Dataset entries:
+++

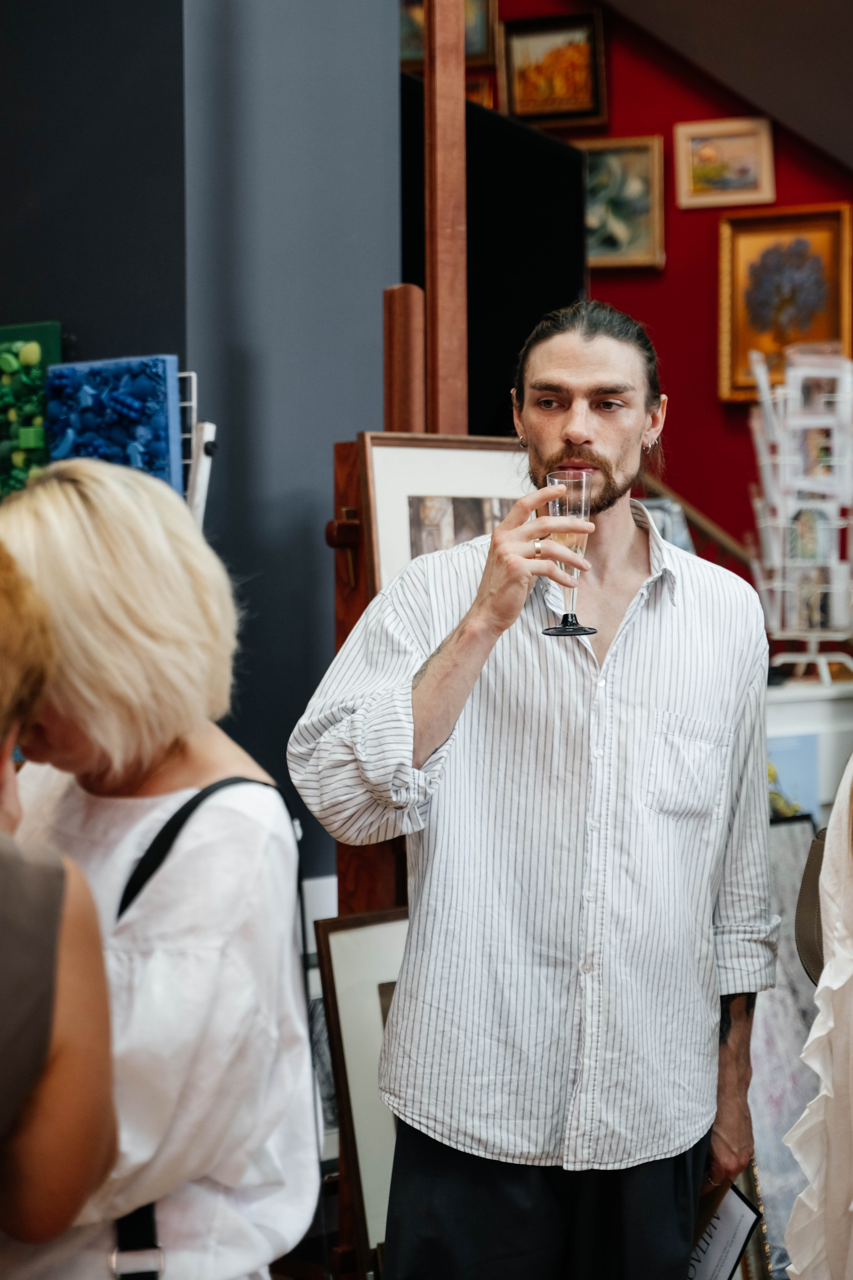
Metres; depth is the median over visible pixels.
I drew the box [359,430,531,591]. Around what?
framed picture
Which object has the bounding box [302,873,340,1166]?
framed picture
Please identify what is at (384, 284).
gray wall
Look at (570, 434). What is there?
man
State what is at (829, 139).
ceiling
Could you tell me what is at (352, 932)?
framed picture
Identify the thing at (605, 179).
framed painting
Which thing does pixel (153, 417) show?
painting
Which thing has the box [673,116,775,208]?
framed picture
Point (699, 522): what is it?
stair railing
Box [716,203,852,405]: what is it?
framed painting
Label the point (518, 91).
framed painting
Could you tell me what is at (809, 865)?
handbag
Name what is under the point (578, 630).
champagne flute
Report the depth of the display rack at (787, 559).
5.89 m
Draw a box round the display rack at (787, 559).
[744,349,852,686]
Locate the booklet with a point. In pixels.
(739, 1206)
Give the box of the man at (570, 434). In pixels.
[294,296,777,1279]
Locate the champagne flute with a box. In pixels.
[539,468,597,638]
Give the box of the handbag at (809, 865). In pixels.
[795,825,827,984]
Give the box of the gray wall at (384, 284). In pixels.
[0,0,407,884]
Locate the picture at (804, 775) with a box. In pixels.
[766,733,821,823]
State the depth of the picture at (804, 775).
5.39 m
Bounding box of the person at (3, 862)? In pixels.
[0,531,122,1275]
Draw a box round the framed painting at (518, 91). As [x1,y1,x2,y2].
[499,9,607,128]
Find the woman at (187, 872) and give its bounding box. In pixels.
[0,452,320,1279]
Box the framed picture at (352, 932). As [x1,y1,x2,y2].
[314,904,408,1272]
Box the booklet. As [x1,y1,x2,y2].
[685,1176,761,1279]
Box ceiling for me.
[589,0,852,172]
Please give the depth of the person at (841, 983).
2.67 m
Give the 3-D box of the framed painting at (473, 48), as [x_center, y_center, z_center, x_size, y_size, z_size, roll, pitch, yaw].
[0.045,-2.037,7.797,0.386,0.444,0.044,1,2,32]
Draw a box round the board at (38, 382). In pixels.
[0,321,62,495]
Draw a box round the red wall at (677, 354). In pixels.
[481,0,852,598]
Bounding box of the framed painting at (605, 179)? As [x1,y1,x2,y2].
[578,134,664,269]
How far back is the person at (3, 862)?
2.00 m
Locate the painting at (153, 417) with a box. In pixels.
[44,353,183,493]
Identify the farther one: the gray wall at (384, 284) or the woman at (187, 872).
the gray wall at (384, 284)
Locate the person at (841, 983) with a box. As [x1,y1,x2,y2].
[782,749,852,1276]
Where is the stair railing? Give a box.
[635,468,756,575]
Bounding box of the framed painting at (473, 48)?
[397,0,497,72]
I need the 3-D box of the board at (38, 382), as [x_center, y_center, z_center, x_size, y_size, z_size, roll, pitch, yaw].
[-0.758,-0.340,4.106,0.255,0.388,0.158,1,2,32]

+++

Write out the records above exactly as they stand, leaving out every picture.

Metres; depth is the median over visible pixels.
I drew the box [359,430,531,591]. Around what?
framed picture
Which object has the bounding box [302,873,340,1166]?
framed picture
Please identify what is at (384, 284).
gray wall
Look at (570, 434). What is there?
man
State what is at (829, 139).
ceiling
Could you tell me what is at (352, 932)?
framed picture
Identify the thing at (605, 179).
framed painting
Which thing does pixel (153, 417) show?
painting
Which thing has the box [673,116,775,208]?
framed picture
Point (699, 522): what is it?
stair railing
Box [716,203,852,405]: what is it?
framed painting
Label the point (518, 91).
framed painting
Could you tell me what is at (809, 865)?
handbag
Name what is under the point (578, 630).
champagne flute
Report the depth of the display rack at (787, 559).
5.89 m
Draw a box round the display rack at (787, 559).
[744,349,852,686]
Locate the booklet with a point. In pixels.
(739, 1206)
Give the box of the man at (570, 434). In pixels.
[294,296,777,1279]
Locate the champagne flute with a box. In pixels.
[539,468,597,638]
Give the box of the handbag at (809, 865). In pixels.
[795,825,827,984]
Give the box of the gray wall at (384, 284). In pixels.
[0,0,407,884]
Locate the picture at (804, 775) with a box. In pixels.
[766,733,821,823]
State the depth of the picture at (804, 775).
5.39 m
Bounding box of the person at (3, 862)? In pixels.
[0,531,122,1275]
Draw a box round the framed painting at (518, 91). As [x1,y1,x2,y2].
[499,9,607,128]
Find the woman at (187, 872) and give its bounding box. In pixels.
[0,452,320,1279]
Box the framed picture at (352, 932). As [x1,y1,x2,y2].
[314,904,408,1272]
Box the booklet. As [x1,y1,x2,y2].
[685,1176,761,1279]
Box ceiling for me.
[589,0,852,172]
Please give the depth of the person at (841, 983).
2.67 m
Give the 3-D box of the framed painting at (473, 48), as [x_center, y_center, z_center, x_size, y_size, z_size, roll, pitch, yaw].
[0.045,-2.037,7.797,0.386,0.444,0.044,1,2,32]
Draw a box round the board at (38, 382). In pixels.
[0,321,62,495]
Draw a box round the red wall at (677, 354). In pixels.
[481,0,852,598]
Bounding box of the framed painting at (605, 179)? As [x1,y1,x2,y2].
[578,134,664,269]
How far back is the person at (3, 862)?
2.00 m
Locate the painting at (153, 417) with a box. In pixels.
[44,353,183,493]
Identify the farther one: the gray wall at (384, 284) or the woman at (187, 872).
the gray wall at (384, 284)
Locate the person at (841, 983) with a box. As [x1,y1,x2,y2].
[782,749,852,1276]
Where is the stair railing? Give a box.
[635,468,756,575]
Bounding box of the framed painting at (473, 48)?
[397,0,497,72]
I need the 3-D box of the board at (38, 382), as [x_center, y_center, z_center, x_size, y_size, z_size, roll, pitch, yaw].
[-0.758,-0.340,4.106,0.255,0.388,0.158,1,2,32]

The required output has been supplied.